In another study, 92 patients with CLL underwent PET scan to evaluate possible disease progression after a median of 14 months on a BCR inhibitor (90 on ibrutinib, 2 on idelalisib) [43]. SUVmax was between 5 and 10 in 37 percent, and >10 in 27 percent. Targeted biopsy was performed in 54 patients and revealed RT in 46 percent (21 DLBCL and 4 HL), CLL in 33 percent, and another malignancy in 17 percent. The best cutoff for predicting RT versus other pathology was SUVmax ≥9 or more, although sensitivity and specificity were both only 72 percent. This study recommended biopsy for SUVmax of ≥5, as the sensitivity was 96 percent, and the negative predictive value was 86 percent.
Bone marrow — The malignant cells of RT can occasionally be seen in the bone marrow and only very rarely in the peripheral blood. An attempt was made to predict the presence of RT without a lymph node biopsy by studying bone marrow in a group of 78 randomly selected patients with CLL and 29 patients with histologically confirmed RT [44]. The presence of >7 percent "large cells" (greatest nuclear dimension more than twice that of a normal lymphocyte) in the bone marrow along with a serum beta-2 microglobulin level >5 mg/L in a patient with CLL predicted for a clinical outcome similar to that of patients with RT (median survival nine months).

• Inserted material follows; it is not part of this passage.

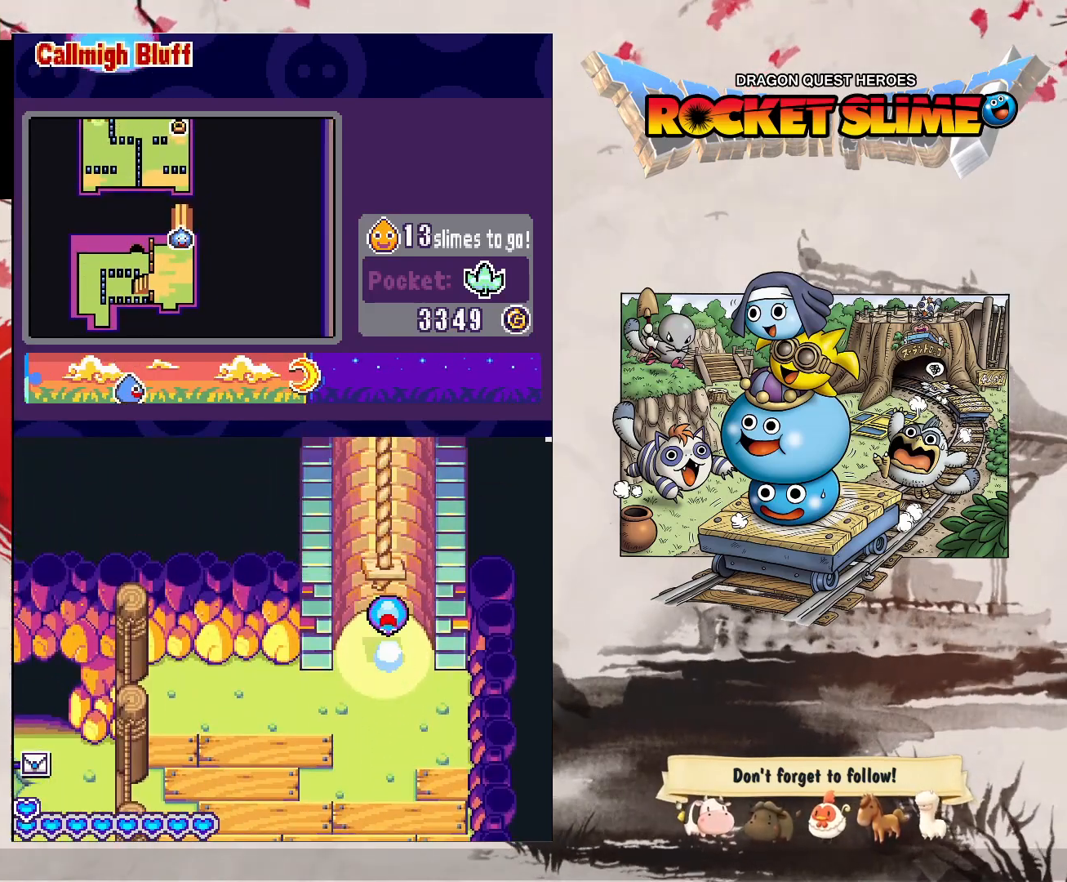
{"dt_ms": 500, "buttons": ["DPAD_DOWN"], "left_stick": "center", "right_stick": "center", "events": []}
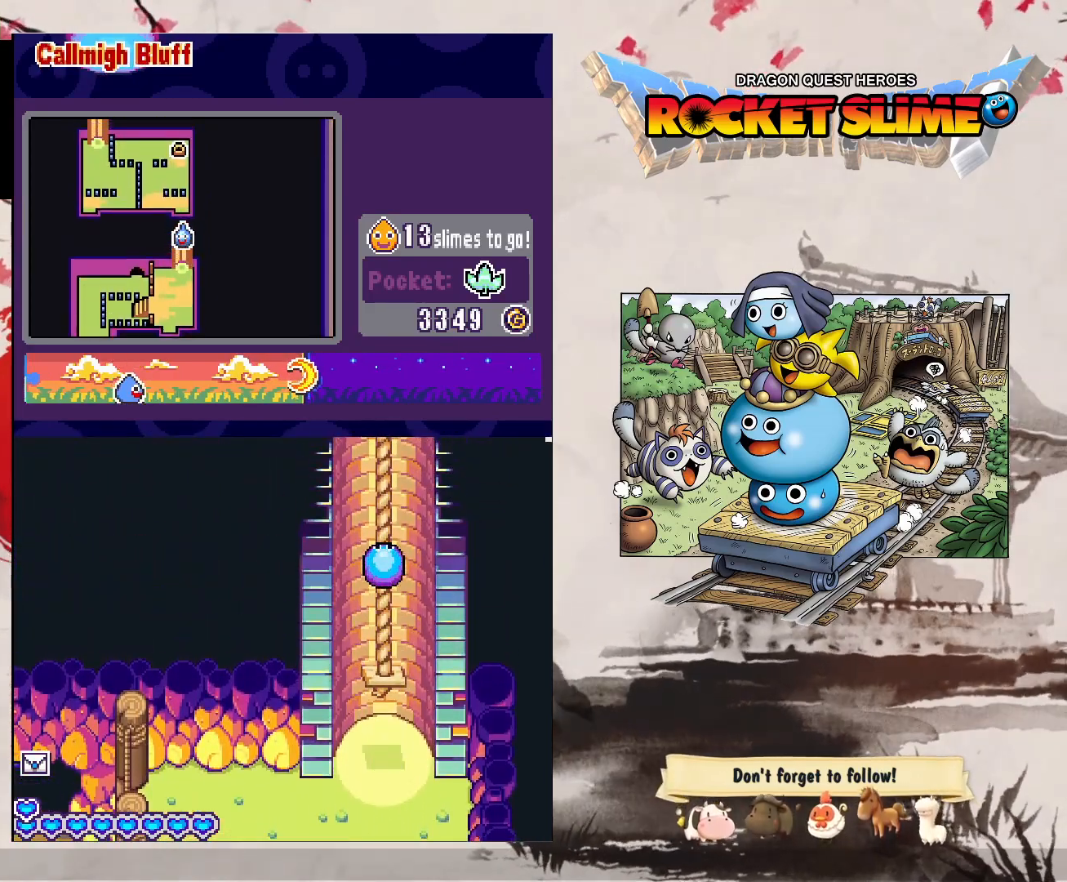
{"dt_ms": 500, "buttons": ["DPAD_DOWN"], "left_stick": "center", "right_stick": "center", "events": []}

However, these findings could be explained by advanced progressive CLL even in the absence of RT, and therefore serve more as prognostic markers than as necessary predictors of RT.
Histology — The histologic diagnosis in patients with RT is usually that of a diffuse large B cell lymphoma (DLBCL) [13]. A minority have morphologic features of Hodgkin lymphoma (HL) [45-47]. In some cases, the CLL and RT cells had a common clonal origin [13,47,48], while in others the RT cells apparently arose de novo [49].
The diagnosis of RT can be challenging and review by an experienced hematopathologist is important. These challenges were highlighted in one study, in which central pathologic review confirmed RT in only 83 percent of cases previously identified as RT [50].
●The diagnosis of DLBCL type RT can be difficult because progressive CLL may show an increased percentage of large cells in the absence of true RT. The diagnosis of RT should be restricted to cases with confluent sheets of centroblast- or immunoblast-like large neoplastic cells. (See "Diffuse large B cell lymphoma and other large B cell lymphomas: Presentation, diagnosis, and classification", section on 'Clinical presentation'.)
●Two subtypes of HL type RT have been proposed [51]. The type 1 category is characterized by scattered or clustered Reed-Sternberg cells in a background of CLL cells. In the type 2 category, the Reed-Sternberg cells are found within a polymorphous reactive background, thereby making it indistinguishable from de novo HL. Some have proposed restricting the diagnosis of HL type RT to cases with type 2 morphology [47].
PATHOGENESIS —
The molecular pathogenesis of RT is a complex, multistep process leading to the replication of a malignant clone of germinal or post-germinal B cell origin manifesting as diffuse large B cell lymphoma (DLBCL) or, less commonly, Hodgkin lymphoma or another clinically aggressive lymphoma subtype.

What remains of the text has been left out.